Dans Bootyful, Rokhaya Diallo part d'un constat : en termes de représentation des corps féminins, les "normes" changent. Les égéries passent de silhouettes ultra-minces, à l'instar de celles qui défilaient en lingerie lors des shows Victoria's Secret, à des formes plantureuses et des fesses généreuses.
Elle rapporte notamment l'analyse d'Ovidie qui, face caméra, "raconte qu'elle appartient à cette génération qui a connu l'époque où il était honteux d'avoir des grosses fesses", détaille l'autrice de Ne reste pas à ta place ! au micro de Sonia Devillers, dans L'instant M sur France Inter. "Les adolescentes mettaient des pulls autour pour les dissimuler, car leurs postérieurs imposants n'étaient pas considérés comme jolis. Les seuls endroits où les formes plus développées étaient valorisées était les communautés noires, soit africaines, soit afro-américaines ou afro-caribéennes."
Et puis, arrivent les soeurs Kardashian et le corps en 8 de Kim, la cadette et personnalité suivie par plus de 269 millions d'abonné·e·s. Elle impose dans l'industrie de la mode et de la beauté "mainstream" un attrait pour les postérieurs proéminents, jusque-là stigmatisés, mais conserve une taille fine et un ventre plat : de quoi alimenter les pressions sur les jeunes femmes, premières victimes de ces diktats quels qu'ils soient.
Pour nourrir son propos, Rokhaya Diallo interroge nombreuses voix. Certaines, à l'instar de la rappeuse Liza Monet, encensent la façon dont cette révolution rime avec émancipation et réappropriation de son corps et - surtout - de son cul. D'autres, alertent quant à l'hypersexualisation des femmes noires qui en émane, insufflée par le regard masculin, et à la façon dont cela incarne finalement de nouveaux idéaux toujours impossibles à atteindre.

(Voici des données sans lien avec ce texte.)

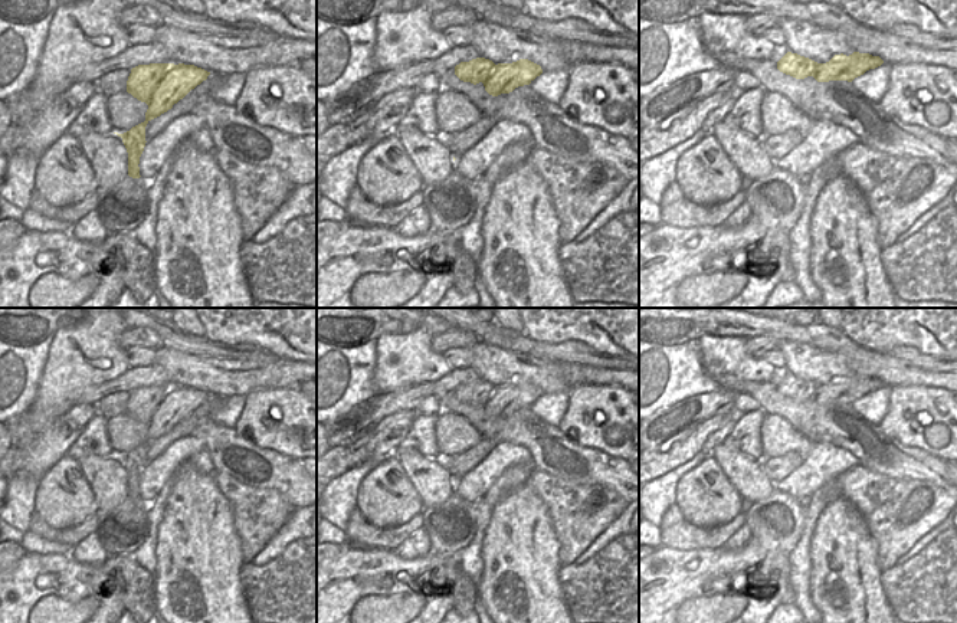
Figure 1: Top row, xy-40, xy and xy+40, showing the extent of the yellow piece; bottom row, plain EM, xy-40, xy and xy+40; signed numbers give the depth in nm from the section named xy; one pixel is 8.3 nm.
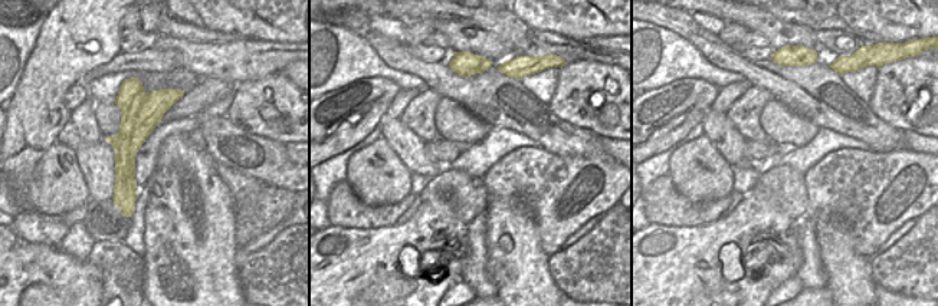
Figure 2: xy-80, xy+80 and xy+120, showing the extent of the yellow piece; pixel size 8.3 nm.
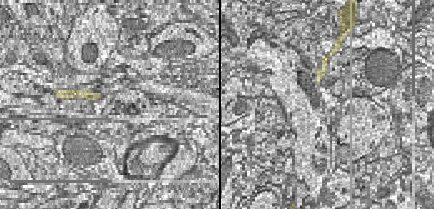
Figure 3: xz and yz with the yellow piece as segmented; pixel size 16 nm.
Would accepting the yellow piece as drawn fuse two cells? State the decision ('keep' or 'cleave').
cleave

"La psychologue que j'ai interviewée dans le documentaire est justement spécialiste des effets sociaux, de cette pression sur la psychologie de ses patients et de ses patientes", poursuit la journaliste. "Elle explique que dans les milieux lesbiens, dans les milieux où les femmes ne cherchent pas à séduire des hommes, la pression est moindre. Cela montre bien que le regard masculin, le patriarcat et le régime, on va dire dominant hétérosexuel, jouent un rôle, et écrasent d'une certaine manière la volonté parfois des femmes de tout simplement s'imposer."
"Et si c'était un nouvel avatar sexiste ?", questionne finalement Rokhaya Diallo, pointant par ailleurs les opérations chirurgicales auxquelles de nombreuses femmes se prêtent pour y parvenir. Réponse le 19 décembre, sur France TV Slash.